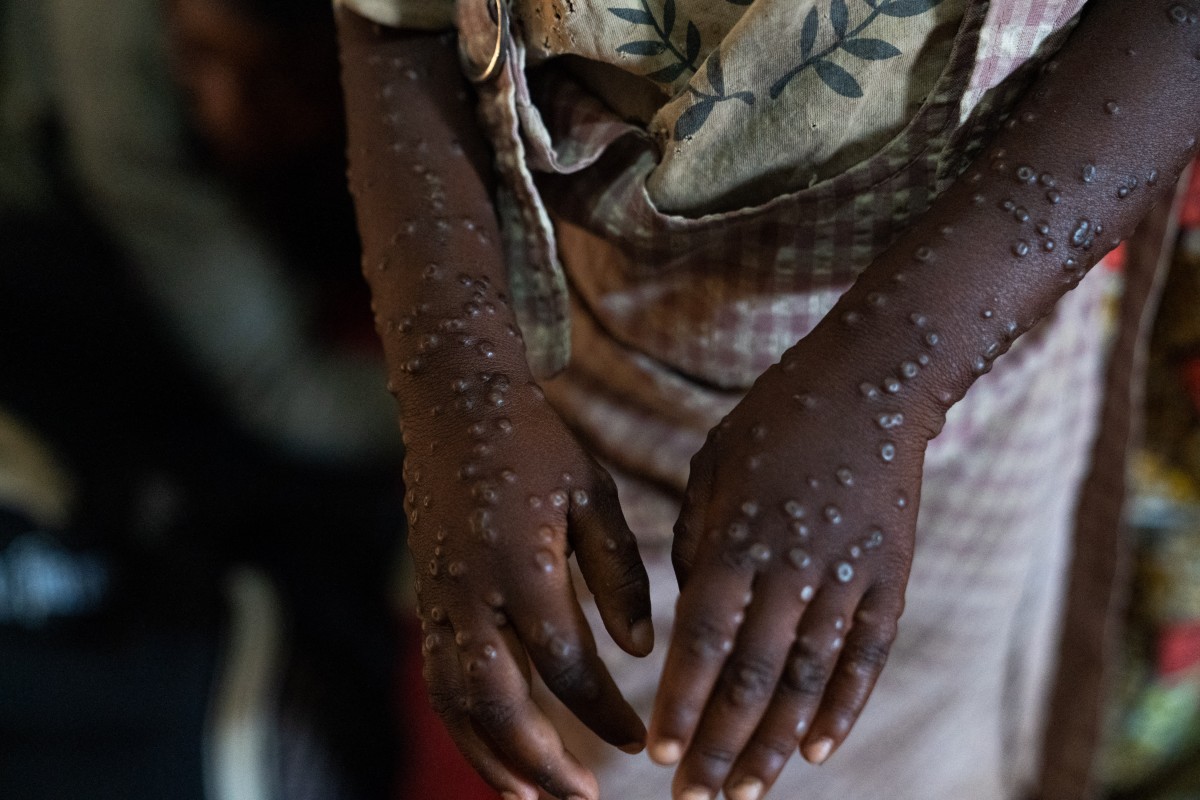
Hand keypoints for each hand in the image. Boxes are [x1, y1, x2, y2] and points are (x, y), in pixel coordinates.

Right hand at [407, 370, 653, 799]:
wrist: (455, 406)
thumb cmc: (537, 445)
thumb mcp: (594, 495)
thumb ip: (620, 574)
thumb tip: (640, 650)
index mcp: (524, 566)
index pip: (568, 668)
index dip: (606, 714)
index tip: (643, 740)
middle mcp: (473, 593)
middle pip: (500, 705)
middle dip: (543, 763)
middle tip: (584, 799)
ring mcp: (440, 600)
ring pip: (457, 703)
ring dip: (492, 758)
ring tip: (532, 797)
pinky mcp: (427, 599)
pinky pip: (440, 679)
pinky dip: (465, 724)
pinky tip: (494, 747)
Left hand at [649, 339, 927, 799]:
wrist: (872, 382)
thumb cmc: (776, 418)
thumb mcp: (713, 465)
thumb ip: (697, 542)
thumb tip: (691, 612)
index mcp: (738, 535)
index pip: (703, 640)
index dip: (682, 702)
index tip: (659, 755)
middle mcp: (791, 565)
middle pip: (752, 675)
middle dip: (719, 743)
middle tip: (693, 799)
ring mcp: (847, 574)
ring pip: (807, 677)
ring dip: (775, 742)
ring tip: (747, 791)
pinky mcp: (890, 577)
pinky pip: (866, 655)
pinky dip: (843, 706)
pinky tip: (820, 751)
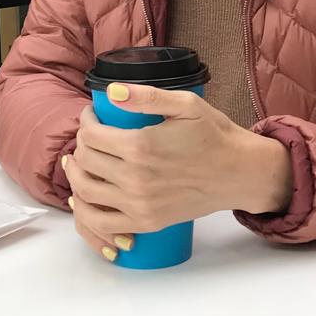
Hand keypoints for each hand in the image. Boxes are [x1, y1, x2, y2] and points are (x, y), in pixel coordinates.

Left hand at [61, 82, 292, 260]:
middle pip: (85, 162)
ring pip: (86, 193)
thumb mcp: (186, 104)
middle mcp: (135, 179)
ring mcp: (139, 205)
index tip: (92, 115)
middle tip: (89, 136)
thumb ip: (147, 97)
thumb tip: (113, 92)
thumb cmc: (215, 135)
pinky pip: (102, 223)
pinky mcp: (146, 222)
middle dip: (81, 145)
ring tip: (77, 164)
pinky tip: (83, 198)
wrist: (239, 173)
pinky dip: (85, 212)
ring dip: (75, 176)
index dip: (86, 121)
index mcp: (140, 146)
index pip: (92, 135)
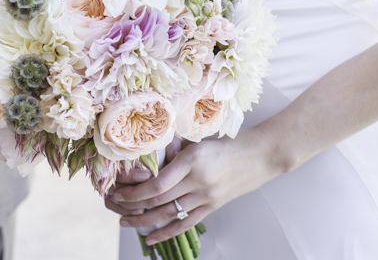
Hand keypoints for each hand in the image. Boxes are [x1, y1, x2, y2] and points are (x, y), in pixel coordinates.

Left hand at [105, 127, 283, 244]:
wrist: (262, 155)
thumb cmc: (230, 142)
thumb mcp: (200, 140)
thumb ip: (176, 151)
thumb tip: (152, 157)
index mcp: (192, 160)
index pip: (158, 183)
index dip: (135, 191)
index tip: (119, 191)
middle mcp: (198, 181)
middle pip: (159, 199)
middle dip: (133, 204)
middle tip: (115, 205)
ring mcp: (207, 197)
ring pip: (170, 214)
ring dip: (144, 220)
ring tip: (125, 222)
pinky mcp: (213, 207)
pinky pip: (186, 223)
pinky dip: (167, 232)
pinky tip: (151, 237)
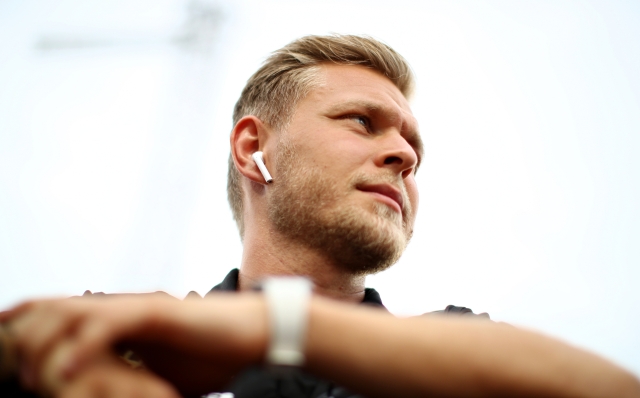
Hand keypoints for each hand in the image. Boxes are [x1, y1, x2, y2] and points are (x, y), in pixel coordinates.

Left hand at [1, 292, 267, 395]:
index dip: (23, 319)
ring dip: (43, 343)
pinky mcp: (156, 314)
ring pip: (73, 313)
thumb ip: (125, 379)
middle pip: (54, 309)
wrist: (250, 337)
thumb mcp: (156, 374)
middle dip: (21, 336)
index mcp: (119, 319)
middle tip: (6, 371)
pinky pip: (109, 327)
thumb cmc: (207, 356)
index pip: (59, 311)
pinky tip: (63, 375)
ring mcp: (137, 308)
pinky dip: (82, 349)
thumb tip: (100, 396)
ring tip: (26, 375)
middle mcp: (122, 307)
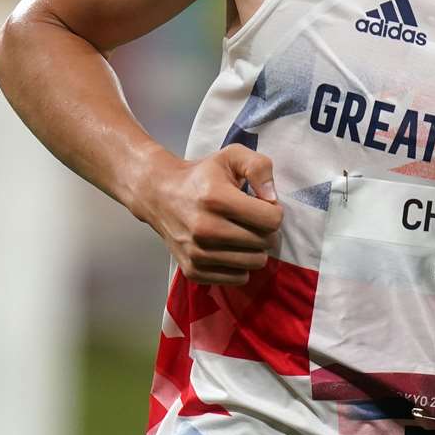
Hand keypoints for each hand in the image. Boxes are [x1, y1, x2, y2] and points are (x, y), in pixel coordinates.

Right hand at [133, 144, 282, 284]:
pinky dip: (240, 265)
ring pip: (254, 263)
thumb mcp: (232, 156)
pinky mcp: (193, 271)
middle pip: (265, 242)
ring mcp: (197, 253)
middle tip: (251, 219)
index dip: (274, 211)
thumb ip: (259, 167)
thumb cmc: (202, 175)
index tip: (262, 205)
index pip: (271, 220)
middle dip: (265, 230)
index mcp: (216, 199)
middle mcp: (205, 229)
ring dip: (254, 249)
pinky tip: (229, 248)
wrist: (160, 195)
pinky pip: (238, 278)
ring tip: (241, 233)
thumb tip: (272, 199)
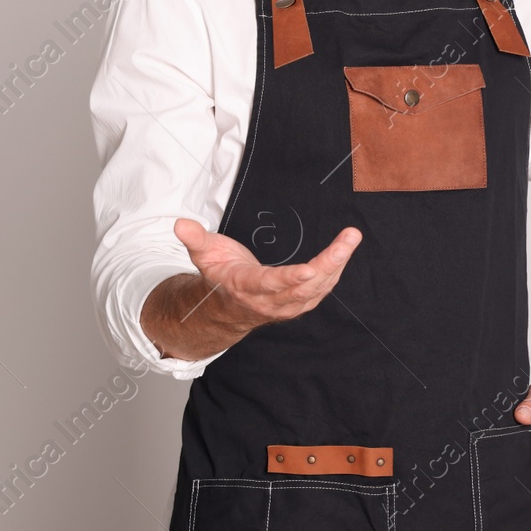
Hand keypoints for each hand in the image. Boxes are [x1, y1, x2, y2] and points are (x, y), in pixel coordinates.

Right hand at [142, 219, 361, 359]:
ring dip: (337, 264)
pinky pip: (321, 289)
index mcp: (246, 287)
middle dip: (329, 262)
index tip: (310, 269)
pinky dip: (335, 271)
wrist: (226, 306)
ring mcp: (286, 305)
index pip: (270, 284)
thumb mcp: (203, 254)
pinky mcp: (298, 302)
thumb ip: (195, 239)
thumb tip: (180, 224)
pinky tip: (344, 252)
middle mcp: (269, 300)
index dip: (290, 279)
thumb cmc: (218, 274)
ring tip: (351, 238)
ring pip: (317, 289)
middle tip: (348, 239)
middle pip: (304, 286)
══════════
● **Task details**: The exact lines from the beginning of the data through the one that contains "wrist: (872, 382)" must be given again, both ends included, and pictures must be left out.

● **Result for this task**:
Hand keypoints for each hand in the image. Boxes are [x1, y1, x2, y2] and points are (x, y), in pixel coordinates.

Right hand at [407, 370, 653, 799]:
wrist: (455, 406)
thumb cmc: (537, 445)
thumb mcp: (594, 495)
thumb ip: (620, 574)
thumb tip: (640, 650)
index mcp: (524, 566)
index pip: (568, 668)
index dip: (606, 714)
index tip: (643, 740)
middle mcp: (473, 593)
middle pip: (500, 705)
middle dip: (543, 763)
middle tip: (584, 799)
ring mcp: (440, 600)
ring pip: (457, 703)
ring dip: (492, 758)
ring tip: (532, 797)
pinky mcp: (427, 599)
pinky pip: (440, 679)
pinky dip: (465, 724)
pinky tip: (494, 747)
Left hand at [649, 339, 927, 799]:
wrist: (872, 382)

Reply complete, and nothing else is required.